→ PROBLEM TO WORK ON
Copy the data line for line, beginning at the start of the data and ending after the line that contains "Latest Stories", and leave the pictures out of your answer.
═════ DATASET ENTRIES ═════
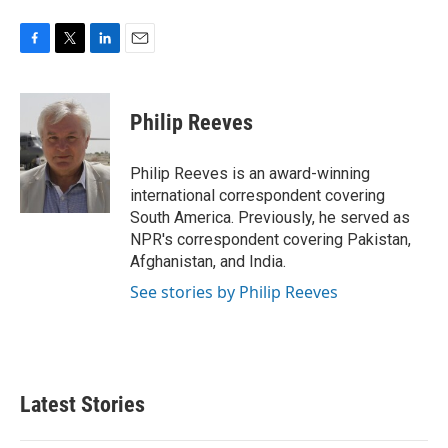
F
T
L
E
a
w
i
m
c
i
n
a
e
t
k
i
Philip Reeves
b
t
e
l
o
e
d
o
r
I
Philip Reeves is an award-winning
k
n
international correspondent covering
South America. Previously, he served as
NPR's correspondent covering Pakistan,
Afghanistan, and India.
See stories by Philip Reeves
Latest Stories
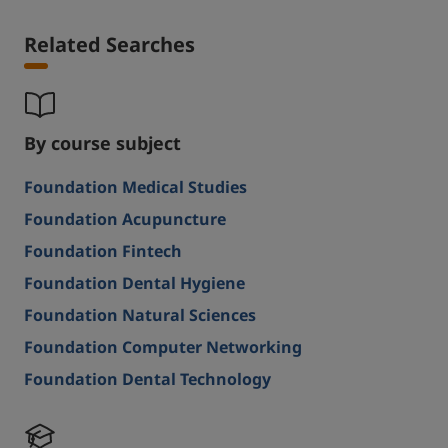
Related Searches
By course subject
Foundation Medical Studies
Foundation Acupuncture
Foundation Fintech
Foundation Dental Hygiene
Foundation Natural Sciences
Foundation Computer Networking
Foundation Dental Technology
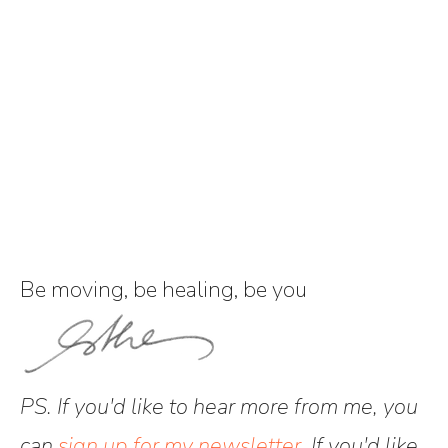
Be moving, be healing, be you
PS. If you'd like to hear more from me, you
can
sign up for my newsletter
. If you'd like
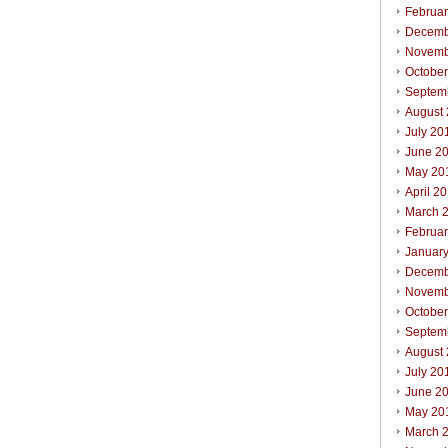
Februa
Decemb
Novemb
Octobe
Septem
August
July 20
June 2
May 20
April 2
March 
Februa
Januar
Decemb
Novemb
Octobe
Septem
August
July 20
June 2
May 20
March 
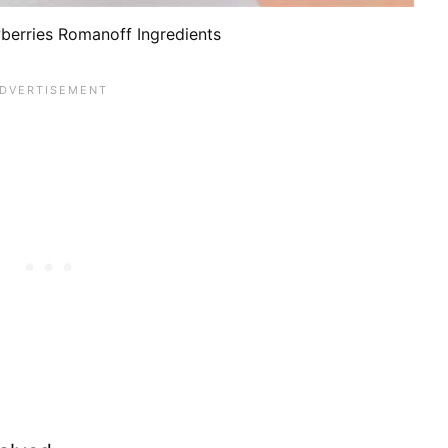
erries Romanoff Ingredients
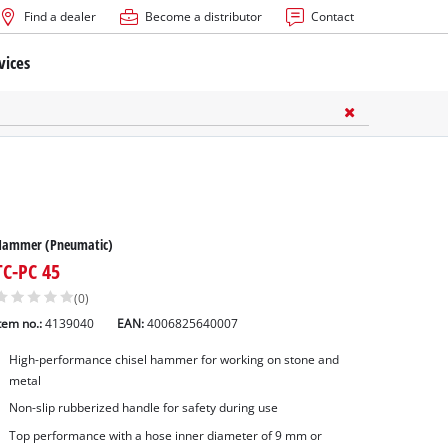
Find a dealer
Become a distributor
Contact
vices
Hammer (Pneumatic)
TC-PC 45
(0)
tem no.:
4139040
EAN:
4006825640007
High-performance chisel hammer for working on stone and
metal
Non-slip rubberized handle for safety during use
Top performance with a hose inner diameter of 9 mm or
═════
→ PROBLEM SOLUTION
F
T
L
E
a
w
i
m
c
i
n
a
e
t
k
i
Philip Reeves
b
t
e
l
o
e
d
o
r
I
Philip Reeves is an award-winning
k
n
international correspondent covering
South America. Previously, he served as
NPR's correspondent covering Pakistan,
Afghanistan, and India.
See stories by Philip Reeves
Latest Stories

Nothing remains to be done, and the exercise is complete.